- **INFORMATION**:

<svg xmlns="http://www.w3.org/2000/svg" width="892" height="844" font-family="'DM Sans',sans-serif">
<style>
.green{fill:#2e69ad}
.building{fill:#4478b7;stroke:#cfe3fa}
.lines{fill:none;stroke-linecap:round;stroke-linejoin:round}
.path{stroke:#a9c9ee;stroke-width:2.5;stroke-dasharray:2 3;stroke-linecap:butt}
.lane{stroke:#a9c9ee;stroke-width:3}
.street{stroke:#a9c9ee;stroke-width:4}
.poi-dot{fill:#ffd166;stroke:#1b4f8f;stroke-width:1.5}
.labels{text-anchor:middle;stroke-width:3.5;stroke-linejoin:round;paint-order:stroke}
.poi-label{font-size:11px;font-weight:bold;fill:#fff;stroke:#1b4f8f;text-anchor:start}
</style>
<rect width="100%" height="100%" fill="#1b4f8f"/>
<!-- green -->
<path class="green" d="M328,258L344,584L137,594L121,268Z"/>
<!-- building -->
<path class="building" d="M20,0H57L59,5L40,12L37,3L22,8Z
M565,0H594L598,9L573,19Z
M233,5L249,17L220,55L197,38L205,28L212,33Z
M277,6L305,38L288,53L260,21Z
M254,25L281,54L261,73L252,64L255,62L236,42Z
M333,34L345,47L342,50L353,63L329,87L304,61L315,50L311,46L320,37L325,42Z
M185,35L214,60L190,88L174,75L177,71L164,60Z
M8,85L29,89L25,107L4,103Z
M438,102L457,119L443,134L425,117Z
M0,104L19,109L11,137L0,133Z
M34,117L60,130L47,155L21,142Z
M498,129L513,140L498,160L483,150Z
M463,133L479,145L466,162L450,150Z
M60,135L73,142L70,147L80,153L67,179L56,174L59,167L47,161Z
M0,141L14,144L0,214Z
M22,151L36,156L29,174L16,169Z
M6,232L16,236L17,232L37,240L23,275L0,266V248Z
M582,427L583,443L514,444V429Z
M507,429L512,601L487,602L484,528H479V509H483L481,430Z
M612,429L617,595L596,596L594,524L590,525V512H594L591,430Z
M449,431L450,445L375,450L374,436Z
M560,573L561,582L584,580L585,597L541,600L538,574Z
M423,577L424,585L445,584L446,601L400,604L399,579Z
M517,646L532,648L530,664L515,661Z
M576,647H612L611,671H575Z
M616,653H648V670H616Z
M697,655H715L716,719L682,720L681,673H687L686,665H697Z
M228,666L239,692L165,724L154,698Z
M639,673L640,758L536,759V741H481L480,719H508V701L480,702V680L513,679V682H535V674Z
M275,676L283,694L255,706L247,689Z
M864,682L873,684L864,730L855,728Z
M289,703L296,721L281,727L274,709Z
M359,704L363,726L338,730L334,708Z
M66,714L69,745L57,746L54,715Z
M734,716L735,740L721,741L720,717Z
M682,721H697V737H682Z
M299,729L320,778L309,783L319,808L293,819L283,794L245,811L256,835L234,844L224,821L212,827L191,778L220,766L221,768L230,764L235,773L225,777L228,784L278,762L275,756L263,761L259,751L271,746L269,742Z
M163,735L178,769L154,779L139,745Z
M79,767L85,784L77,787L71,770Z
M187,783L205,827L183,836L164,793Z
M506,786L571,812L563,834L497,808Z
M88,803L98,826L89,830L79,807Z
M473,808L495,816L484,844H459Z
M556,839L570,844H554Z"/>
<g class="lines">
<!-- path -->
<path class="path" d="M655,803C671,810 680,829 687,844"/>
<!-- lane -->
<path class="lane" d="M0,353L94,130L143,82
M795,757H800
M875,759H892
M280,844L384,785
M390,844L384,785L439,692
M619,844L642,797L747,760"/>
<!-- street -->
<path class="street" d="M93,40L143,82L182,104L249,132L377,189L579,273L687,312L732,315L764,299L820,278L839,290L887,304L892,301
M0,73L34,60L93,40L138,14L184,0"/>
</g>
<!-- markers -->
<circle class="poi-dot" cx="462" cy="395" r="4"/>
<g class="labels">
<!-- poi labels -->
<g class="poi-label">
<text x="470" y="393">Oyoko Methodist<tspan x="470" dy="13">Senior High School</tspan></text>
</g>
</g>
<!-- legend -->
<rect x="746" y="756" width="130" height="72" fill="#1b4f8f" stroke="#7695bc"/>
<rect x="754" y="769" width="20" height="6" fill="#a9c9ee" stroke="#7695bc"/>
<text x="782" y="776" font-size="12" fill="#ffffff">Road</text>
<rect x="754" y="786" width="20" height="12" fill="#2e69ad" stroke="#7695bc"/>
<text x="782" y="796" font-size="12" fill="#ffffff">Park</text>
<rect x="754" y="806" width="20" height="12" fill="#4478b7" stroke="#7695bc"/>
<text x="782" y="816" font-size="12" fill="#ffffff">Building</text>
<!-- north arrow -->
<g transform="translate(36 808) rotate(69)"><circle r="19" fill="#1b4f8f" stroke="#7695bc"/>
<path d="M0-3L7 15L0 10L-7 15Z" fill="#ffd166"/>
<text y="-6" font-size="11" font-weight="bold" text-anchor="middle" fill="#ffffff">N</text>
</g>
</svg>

==

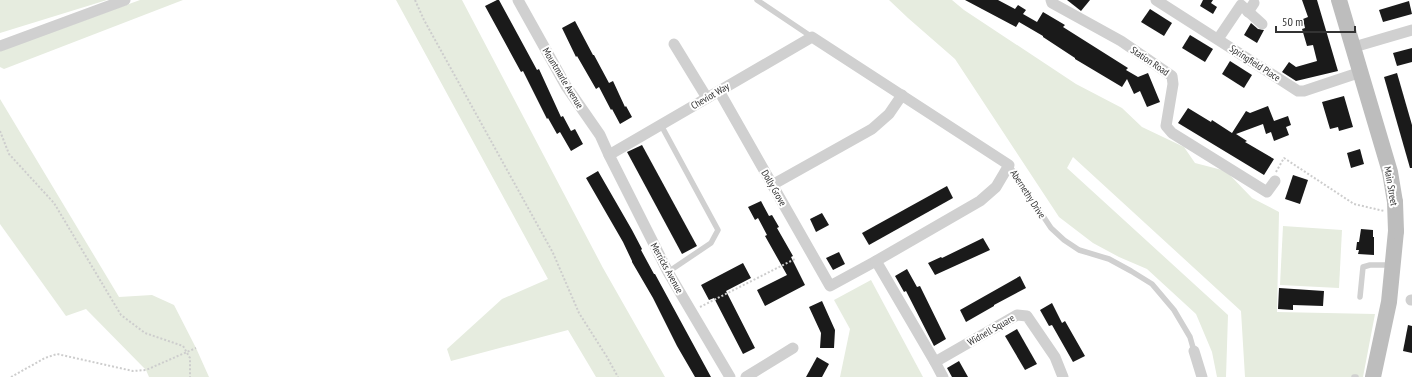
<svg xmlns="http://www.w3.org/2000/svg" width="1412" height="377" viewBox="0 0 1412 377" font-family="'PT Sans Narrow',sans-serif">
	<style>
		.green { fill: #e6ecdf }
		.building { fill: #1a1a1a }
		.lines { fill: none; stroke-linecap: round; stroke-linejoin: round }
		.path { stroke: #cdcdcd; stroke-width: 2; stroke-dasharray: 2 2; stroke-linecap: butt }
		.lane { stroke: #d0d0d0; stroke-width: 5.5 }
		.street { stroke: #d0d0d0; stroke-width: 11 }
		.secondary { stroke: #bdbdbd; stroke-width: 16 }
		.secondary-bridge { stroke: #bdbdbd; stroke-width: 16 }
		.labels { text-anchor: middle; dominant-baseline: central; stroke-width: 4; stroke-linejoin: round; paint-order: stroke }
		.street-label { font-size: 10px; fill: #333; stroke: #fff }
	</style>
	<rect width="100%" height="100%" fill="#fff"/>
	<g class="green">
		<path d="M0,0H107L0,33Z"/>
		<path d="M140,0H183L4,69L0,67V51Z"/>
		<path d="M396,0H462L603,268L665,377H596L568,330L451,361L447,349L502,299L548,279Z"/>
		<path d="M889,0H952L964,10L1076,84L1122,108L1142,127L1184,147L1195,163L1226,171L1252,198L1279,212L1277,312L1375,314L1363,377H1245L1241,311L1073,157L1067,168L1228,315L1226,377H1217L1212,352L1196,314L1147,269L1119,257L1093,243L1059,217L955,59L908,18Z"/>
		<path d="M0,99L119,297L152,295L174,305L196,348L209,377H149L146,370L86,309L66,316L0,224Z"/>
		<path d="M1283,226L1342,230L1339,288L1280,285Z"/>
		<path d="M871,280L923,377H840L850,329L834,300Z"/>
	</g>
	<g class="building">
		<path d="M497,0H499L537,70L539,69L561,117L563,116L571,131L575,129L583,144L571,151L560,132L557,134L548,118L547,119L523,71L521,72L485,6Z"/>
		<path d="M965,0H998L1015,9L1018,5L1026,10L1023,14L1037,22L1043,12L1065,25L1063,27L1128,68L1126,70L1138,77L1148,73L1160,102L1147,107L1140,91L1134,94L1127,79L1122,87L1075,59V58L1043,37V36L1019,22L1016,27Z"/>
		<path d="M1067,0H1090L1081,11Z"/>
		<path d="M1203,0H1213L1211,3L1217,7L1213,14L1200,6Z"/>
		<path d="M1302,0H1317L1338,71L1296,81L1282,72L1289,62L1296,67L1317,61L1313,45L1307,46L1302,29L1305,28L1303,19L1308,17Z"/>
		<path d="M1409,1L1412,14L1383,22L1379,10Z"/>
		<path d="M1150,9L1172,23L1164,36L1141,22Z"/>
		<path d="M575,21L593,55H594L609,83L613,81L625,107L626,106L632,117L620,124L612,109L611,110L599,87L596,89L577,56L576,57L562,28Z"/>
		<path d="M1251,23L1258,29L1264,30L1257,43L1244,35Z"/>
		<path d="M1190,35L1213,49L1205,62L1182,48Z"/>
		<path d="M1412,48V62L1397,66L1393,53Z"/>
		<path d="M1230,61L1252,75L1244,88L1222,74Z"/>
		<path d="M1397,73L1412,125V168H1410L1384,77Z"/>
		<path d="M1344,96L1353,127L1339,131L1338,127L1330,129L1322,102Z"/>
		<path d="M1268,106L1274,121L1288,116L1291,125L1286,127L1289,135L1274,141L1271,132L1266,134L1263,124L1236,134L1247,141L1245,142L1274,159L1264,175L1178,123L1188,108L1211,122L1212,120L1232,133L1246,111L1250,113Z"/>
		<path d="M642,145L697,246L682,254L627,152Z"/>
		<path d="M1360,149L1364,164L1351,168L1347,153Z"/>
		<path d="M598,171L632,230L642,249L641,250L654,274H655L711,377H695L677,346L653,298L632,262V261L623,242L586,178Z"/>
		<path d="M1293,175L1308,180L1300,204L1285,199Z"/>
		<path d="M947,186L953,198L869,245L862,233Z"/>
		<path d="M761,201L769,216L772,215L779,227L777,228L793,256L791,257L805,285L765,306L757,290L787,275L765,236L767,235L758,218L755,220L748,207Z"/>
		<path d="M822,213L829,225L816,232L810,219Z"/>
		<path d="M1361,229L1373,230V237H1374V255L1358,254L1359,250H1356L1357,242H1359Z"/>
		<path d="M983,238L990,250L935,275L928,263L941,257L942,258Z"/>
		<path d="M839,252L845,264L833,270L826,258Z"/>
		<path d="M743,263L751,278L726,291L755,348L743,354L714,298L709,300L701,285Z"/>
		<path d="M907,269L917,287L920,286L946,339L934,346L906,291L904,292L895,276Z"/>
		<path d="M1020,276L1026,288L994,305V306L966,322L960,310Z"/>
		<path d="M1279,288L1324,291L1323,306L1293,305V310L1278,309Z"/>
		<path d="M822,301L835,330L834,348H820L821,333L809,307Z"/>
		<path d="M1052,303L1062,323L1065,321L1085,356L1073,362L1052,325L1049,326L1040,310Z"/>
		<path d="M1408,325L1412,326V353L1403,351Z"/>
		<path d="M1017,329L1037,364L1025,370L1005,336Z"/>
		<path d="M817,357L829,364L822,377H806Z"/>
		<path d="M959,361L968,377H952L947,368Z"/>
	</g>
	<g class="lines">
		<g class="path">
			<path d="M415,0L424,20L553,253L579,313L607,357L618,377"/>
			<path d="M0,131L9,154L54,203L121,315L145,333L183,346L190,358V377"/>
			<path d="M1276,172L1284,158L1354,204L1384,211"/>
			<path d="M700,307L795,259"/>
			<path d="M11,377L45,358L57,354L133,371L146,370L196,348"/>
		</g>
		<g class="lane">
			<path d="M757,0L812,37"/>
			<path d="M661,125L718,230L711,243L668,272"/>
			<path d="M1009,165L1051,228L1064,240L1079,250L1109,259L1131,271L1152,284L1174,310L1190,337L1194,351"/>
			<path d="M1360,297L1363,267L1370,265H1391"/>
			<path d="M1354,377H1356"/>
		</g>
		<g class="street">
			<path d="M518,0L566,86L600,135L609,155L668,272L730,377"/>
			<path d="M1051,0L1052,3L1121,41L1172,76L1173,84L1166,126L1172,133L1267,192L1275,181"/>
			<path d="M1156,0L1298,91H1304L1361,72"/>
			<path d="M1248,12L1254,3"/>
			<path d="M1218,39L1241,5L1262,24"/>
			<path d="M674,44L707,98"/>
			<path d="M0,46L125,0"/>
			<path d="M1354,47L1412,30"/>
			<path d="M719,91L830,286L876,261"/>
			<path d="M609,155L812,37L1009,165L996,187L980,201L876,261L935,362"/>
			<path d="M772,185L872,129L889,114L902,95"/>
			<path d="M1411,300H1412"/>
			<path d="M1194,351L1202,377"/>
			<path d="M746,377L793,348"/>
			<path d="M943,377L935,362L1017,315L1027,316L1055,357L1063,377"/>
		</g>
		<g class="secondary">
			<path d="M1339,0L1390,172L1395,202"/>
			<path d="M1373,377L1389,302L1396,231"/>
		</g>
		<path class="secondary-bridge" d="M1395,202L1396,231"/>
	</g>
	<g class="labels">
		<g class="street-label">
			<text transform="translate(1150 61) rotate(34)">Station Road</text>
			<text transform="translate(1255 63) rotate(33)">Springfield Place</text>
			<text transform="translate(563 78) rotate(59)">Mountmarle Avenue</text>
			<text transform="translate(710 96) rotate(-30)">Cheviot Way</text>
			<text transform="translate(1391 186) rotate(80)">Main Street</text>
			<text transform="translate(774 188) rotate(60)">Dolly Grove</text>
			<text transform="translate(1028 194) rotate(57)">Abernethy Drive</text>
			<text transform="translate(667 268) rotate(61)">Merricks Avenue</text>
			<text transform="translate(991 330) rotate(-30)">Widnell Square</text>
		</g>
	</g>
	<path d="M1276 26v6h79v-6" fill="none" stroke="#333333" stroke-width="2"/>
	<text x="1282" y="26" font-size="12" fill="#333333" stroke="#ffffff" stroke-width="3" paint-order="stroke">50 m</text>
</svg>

* * *

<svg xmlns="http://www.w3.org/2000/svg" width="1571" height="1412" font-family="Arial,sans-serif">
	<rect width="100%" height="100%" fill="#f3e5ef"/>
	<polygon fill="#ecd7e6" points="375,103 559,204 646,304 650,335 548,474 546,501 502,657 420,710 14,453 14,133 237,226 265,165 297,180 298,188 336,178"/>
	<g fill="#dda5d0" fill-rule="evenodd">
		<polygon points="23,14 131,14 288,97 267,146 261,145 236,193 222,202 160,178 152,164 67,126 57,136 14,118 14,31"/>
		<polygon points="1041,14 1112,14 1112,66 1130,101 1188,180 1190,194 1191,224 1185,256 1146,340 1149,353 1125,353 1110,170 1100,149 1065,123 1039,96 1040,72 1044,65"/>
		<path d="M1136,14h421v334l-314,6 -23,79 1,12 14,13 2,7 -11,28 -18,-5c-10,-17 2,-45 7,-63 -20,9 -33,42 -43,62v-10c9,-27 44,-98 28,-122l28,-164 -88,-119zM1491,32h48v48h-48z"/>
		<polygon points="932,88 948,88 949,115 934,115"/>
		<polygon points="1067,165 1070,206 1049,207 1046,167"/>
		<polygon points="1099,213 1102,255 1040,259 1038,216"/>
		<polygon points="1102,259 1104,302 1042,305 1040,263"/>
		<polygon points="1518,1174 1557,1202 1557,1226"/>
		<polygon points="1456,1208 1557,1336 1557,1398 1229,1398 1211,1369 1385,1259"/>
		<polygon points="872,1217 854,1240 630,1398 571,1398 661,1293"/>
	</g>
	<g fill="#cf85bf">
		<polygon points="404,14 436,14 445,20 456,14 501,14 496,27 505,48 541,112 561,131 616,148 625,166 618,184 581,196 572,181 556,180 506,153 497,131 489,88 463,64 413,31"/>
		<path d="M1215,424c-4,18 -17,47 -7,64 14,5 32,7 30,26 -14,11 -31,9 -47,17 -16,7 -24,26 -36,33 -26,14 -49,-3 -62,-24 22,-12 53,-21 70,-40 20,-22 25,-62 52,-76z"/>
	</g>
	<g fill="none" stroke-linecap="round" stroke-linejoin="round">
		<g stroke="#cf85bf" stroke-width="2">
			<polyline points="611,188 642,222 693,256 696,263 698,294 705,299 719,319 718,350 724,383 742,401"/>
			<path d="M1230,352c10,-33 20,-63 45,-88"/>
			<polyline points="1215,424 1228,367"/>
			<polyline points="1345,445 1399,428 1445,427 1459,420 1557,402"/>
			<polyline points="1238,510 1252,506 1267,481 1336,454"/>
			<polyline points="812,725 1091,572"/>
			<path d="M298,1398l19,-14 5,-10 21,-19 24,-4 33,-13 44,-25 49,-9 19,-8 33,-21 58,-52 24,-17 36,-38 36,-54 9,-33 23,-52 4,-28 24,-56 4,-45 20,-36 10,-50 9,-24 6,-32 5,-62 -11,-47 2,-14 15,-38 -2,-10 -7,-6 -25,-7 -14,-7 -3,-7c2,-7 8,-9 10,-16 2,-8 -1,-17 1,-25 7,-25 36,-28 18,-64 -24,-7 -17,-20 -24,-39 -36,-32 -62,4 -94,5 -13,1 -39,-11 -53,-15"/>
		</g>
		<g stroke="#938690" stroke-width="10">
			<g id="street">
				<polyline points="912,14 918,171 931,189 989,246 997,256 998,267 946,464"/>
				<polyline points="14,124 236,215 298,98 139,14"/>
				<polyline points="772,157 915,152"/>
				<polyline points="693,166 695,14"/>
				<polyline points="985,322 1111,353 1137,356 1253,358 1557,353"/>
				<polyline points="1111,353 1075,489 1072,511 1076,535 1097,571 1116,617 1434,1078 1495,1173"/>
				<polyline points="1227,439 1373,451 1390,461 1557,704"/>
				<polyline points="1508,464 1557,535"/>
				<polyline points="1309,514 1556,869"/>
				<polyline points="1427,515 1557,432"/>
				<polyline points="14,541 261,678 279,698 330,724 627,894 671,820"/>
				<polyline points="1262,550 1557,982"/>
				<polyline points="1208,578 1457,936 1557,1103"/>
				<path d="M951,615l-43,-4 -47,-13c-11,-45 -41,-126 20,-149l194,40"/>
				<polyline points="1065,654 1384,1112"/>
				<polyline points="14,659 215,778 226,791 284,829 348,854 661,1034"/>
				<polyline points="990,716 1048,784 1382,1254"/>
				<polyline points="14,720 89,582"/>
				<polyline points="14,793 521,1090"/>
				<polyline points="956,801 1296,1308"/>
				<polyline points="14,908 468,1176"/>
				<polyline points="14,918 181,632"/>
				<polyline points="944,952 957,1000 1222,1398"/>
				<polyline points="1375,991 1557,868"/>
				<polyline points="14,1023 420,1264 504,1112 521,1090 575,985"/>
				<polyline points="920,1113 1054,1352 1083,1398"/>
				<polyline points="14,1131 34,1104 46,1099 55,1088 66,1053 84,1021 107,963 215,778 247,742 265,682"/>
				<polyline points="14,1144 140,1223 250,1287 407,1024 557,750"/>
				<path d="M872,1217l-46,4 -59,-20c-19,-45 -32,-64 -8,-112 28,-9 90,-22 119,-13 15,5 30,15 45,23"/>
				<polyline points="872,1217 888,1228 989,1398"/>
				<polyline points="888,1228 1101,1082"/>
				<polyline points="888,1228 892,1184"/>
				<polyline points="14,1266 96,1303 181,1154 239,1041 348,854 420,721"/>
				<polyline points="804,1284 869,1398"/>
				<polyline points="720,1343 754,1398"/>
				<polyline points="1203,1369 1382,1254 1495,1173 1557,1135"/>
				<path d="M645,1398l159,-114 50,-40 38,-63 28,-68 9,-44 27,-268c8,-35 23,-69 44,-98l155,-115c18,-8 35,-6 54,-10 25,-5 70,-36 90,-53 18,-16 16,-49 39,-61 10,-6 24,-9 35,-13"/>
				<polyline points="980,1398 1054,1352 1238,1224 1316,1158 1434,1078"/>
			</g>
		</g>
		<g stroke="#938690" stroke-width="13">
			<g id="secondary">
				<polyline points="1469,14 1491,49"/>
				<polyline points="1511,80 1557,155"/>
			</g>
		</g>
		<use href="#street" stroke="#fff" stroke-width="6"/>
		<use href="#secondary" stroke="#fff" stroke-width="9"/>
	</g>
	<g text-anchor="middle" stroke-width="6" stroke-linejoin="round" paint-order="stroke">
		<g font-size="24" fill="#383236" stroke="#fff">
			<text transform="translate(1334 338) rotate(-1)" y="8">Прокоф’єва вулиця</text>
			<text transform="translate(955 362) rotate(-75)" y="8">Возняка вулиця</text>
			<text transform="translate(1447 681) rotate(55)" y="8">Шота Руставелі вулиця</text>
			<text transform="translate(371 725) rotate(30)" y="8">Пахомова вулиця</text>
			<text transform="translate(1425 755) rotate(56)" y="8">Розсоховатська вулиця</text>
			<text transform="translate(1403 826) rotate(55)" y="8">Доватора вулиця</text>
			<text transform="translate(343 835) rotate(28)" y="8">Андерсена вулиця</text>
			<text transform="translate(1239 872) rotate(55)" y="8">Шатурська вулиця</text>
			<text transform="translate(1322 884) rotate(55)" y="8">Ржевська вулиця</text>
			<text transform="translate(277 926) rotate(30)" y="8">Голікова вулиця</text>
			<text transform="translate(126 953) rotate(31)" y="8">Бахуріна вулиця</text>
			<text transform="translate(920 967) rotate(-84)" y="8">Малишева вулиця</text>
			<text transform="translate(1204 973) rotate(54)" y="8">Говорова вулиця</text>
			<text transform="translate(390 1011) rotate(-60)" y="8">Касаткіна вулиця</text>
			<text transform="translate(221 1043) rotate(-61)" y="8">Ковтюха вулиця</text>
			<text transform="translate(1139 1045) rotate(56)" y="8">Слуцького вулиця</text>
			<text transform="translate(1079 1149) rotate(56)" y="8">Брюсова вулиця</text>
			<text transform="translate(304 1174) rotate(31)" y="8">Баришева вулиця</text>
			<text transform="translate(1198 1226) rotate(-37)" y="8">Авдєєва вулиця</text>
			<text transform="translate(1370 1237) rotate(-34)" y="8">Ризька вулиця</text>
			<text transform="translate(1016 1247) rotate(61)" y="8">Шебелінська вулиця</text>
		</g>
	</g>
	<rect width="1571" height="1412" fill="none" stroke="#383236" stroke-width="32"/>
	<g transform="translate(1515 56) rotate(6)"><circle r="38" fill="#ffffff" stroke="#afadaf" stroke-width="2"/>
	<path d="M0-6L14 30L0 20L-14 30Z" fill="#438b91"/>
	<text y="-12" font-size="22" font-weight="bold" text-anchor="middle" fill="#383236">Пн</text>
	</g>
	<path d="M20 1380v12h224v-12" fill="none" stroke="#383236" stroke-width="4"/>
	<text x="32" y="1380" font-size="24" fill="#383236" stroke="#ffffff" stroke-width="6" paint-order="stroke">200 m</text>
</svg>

- **TASK INSTRUCTIONS**:
Bring together all lines in the records where the word "dasharray" is found.

- **PROBLEM SOLUTION**:
.path{stroke:#a9c9ee;stroke-width:2.5;stroke-dasharray:2 3;stroke-linecap:butt}
		.path { stroke: #cdcdcd; stroke-width: 2; stroke-dasharray: 2 2; stroke-linecap: butt }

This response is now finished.